▶ Aim of the task:
Copy the material below line for line, without any changes, and leave out the pictures.

▶ Extracted entries:

• • •

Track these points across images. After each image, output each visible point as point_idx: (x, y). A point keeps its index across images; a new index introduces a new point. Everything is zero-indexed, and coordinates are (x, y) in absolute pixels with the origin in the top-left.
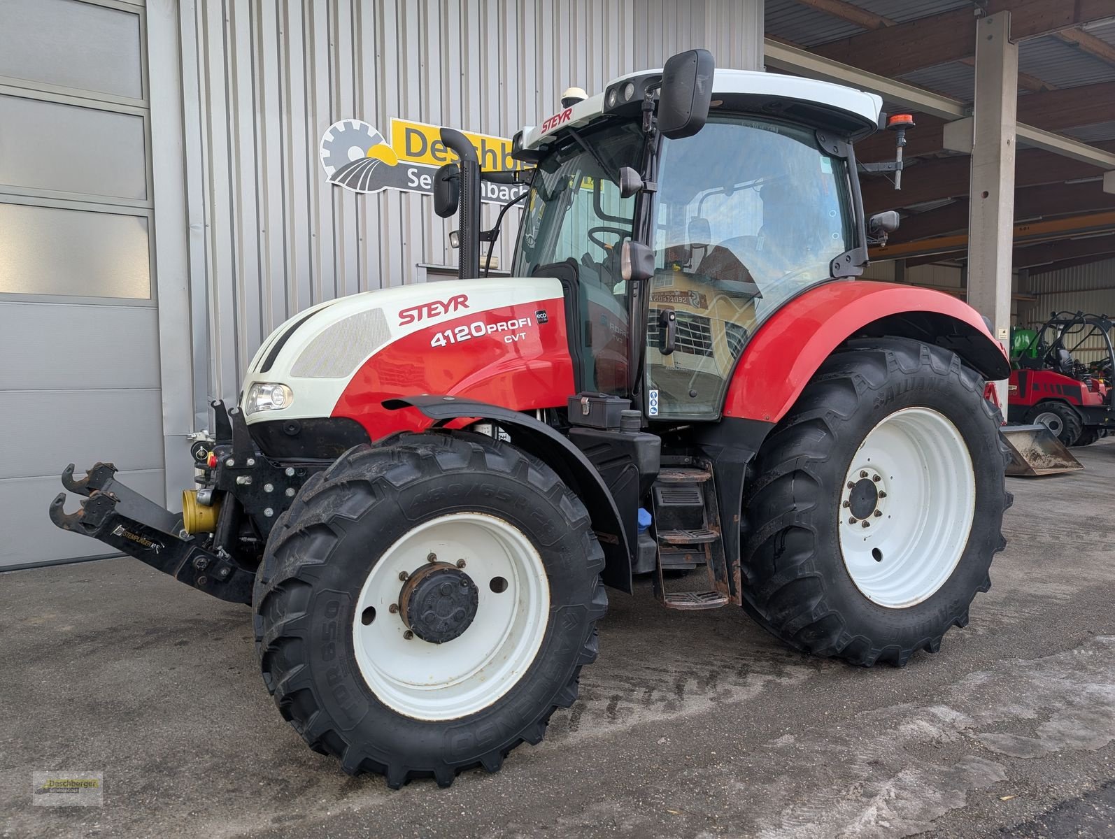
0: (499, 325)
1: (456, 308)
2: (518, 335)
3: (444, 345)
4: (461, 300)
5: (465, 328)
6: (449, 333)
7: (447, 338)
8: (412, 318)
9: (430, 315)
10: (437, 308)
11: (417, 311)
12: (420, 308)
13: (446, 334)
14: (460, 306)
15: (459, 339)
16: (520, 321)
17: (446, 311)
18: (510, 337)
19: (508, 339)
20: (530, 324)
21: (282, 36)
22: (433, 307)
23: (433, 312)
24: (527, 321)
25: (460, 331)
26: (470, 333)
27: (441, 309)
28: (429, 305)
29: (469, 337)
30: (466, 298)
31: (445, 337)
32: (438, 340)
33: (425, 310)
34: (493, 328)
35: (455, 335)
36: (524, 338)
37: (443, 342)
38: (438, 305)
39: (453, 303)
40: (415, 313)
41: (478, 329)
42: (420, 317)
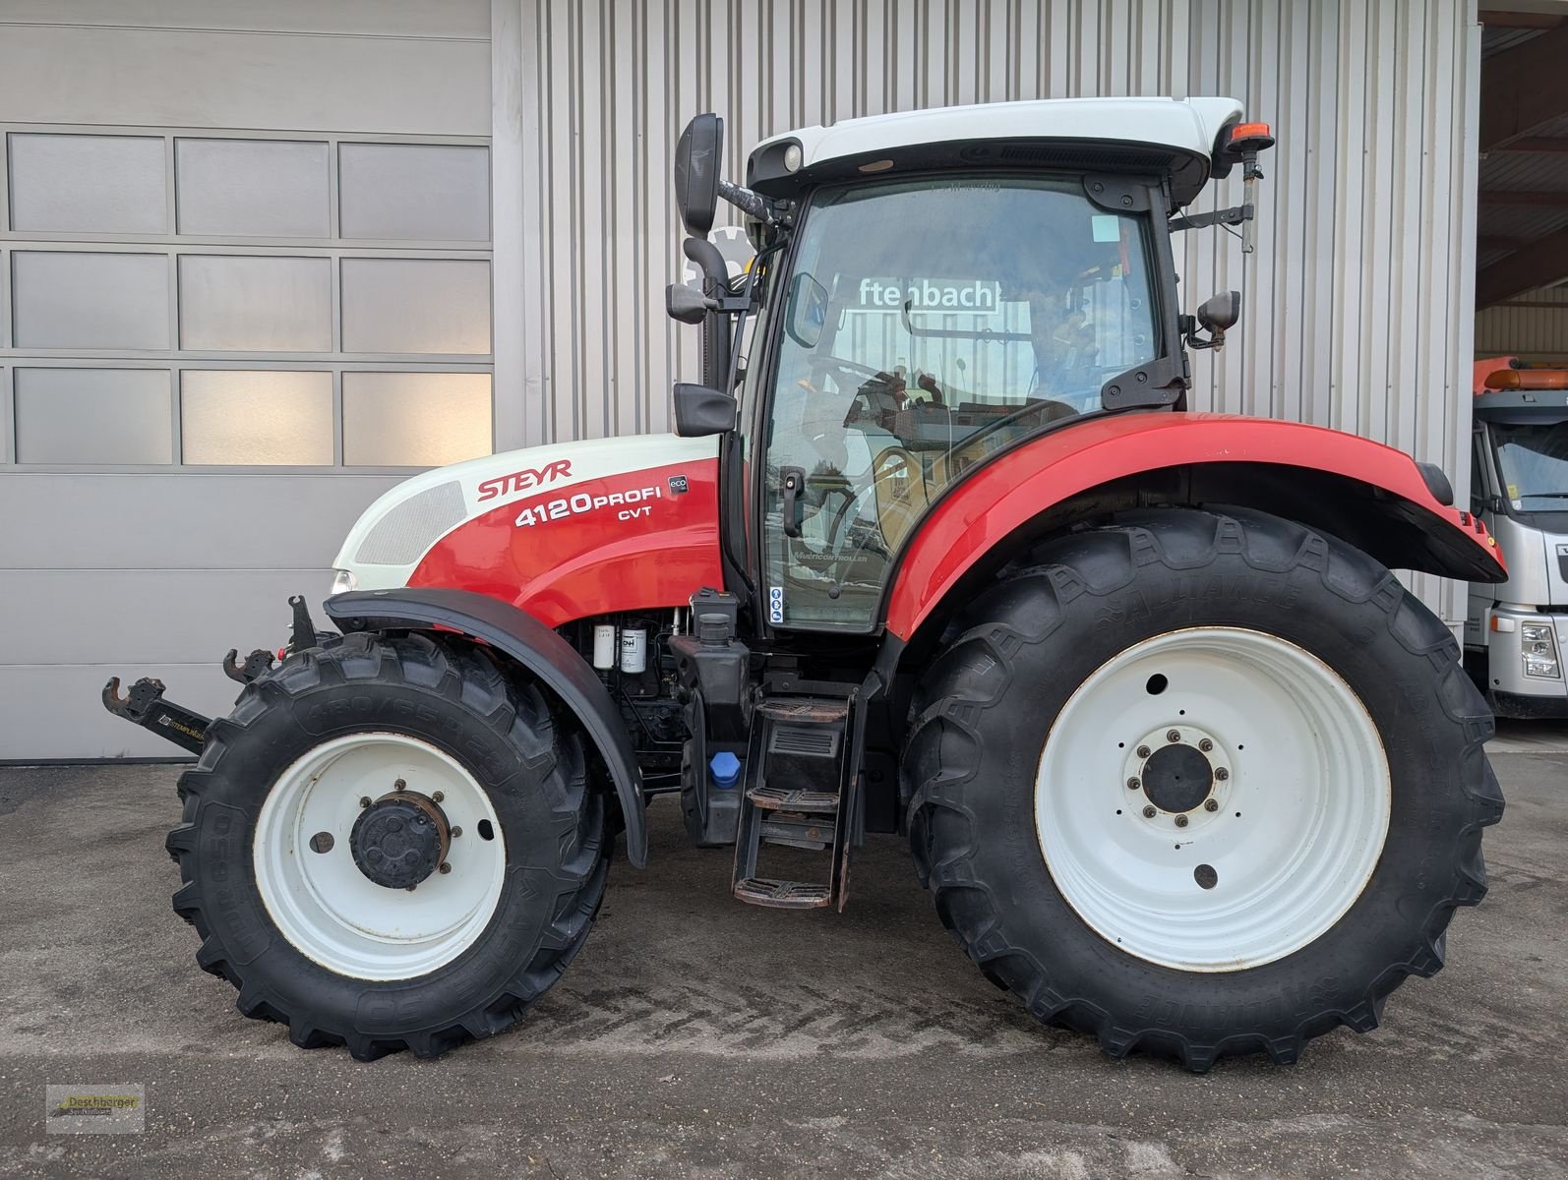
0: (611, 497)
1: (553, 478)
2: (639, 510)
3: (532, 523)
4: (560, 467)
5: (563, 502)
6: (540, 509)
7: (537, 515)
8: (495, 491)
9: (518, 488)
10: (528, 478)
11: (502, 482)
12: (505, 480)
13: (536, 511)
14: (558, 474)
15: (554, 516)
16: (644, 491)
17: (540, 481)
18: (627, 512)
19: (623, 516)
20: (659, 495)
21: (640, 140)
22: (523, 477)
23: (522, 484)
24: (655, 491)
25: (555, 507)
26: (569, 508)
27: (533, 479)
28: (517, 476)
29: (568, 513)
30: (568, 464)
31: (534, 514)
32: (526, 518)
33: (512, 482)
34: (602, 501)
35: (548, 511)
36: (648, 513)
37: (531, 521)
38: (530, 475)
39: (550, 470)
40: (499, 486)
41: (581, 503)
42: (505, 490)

• • •

▶ Written response:
Track these points across images. After each image, output each visible point as point_idx: (x, y). A point keeps its index across images; a new index introduces a new point. Everything is zero-indexed, and coordinates are (x, y) in absolute pixels with the origin in the top-left.
0: (499, 325)
1: (456, 308)
2: (518, 335)
3: (444, 345)
4: (461, 300)
5: (465, 328)
6: (449, 333)
7: (447, 338)
8: (412, 318)
9: (430, 315)
10: (437, 308)
11: (417, 311)
12: (420, 308)
13: (446, 334)
14: (460, 306)
15: (459, 339)
16: (520, 321)
17: (446, 311)
18: (510, 337)
19: (508, 339)
20: (530, 324)
21: (282, 36)
22: (433, 307)
23: (433, 312)
24: (527, 321)
25: (460, 331)
26: (470, 333)
27: (441, 309)
28: (429, 305)
29: (469, 337)
30: (466, 298)
31: (445, 337)
32: (438, 340)
33: (425, 310)
34: (493, 328)
35: (455, 335)
36: (524, 338)
37: (443, 342)
38: (438, 305)
39: (453, 303)
40: (415, 313)
41: (478, 329)
42: (420, 317)
0: (611, 497)
1: (553, 478)
2: (639, 510)
3: (532, 523)
4: (560, 467)
5: (563, 502)
6: (540, 509)
7: (537, 515)
8: (495, 491)
9: (518, 488)
10: (528, 478)
11: (502, 482)
12: (505, 480)
13: (536, 511)
14: (558, 474)
15: (554, 516)
16: (644, 491)
17: (540, 481)
18: (627, 512)
19: (623, 516)
20: (659, 495)
21: (640, 140)
22: (523, 477)
23: (522, 484)
24: (655, 491)
25: (555, 507)
26: (569, 508)
27: (533, 479)
28: (517, 476)
29: (568, 513)
30: (568, 464)
31: (534, 514)
32: (526, 518)
33: (512, 482)
34: (602, 501)
35: (548, 511)
36: (648, 513)
37: (531, 521)
38: (530, 475)
39: (550, 470)
40: (499, 486)
41: (581, 503)
42: (505, 490)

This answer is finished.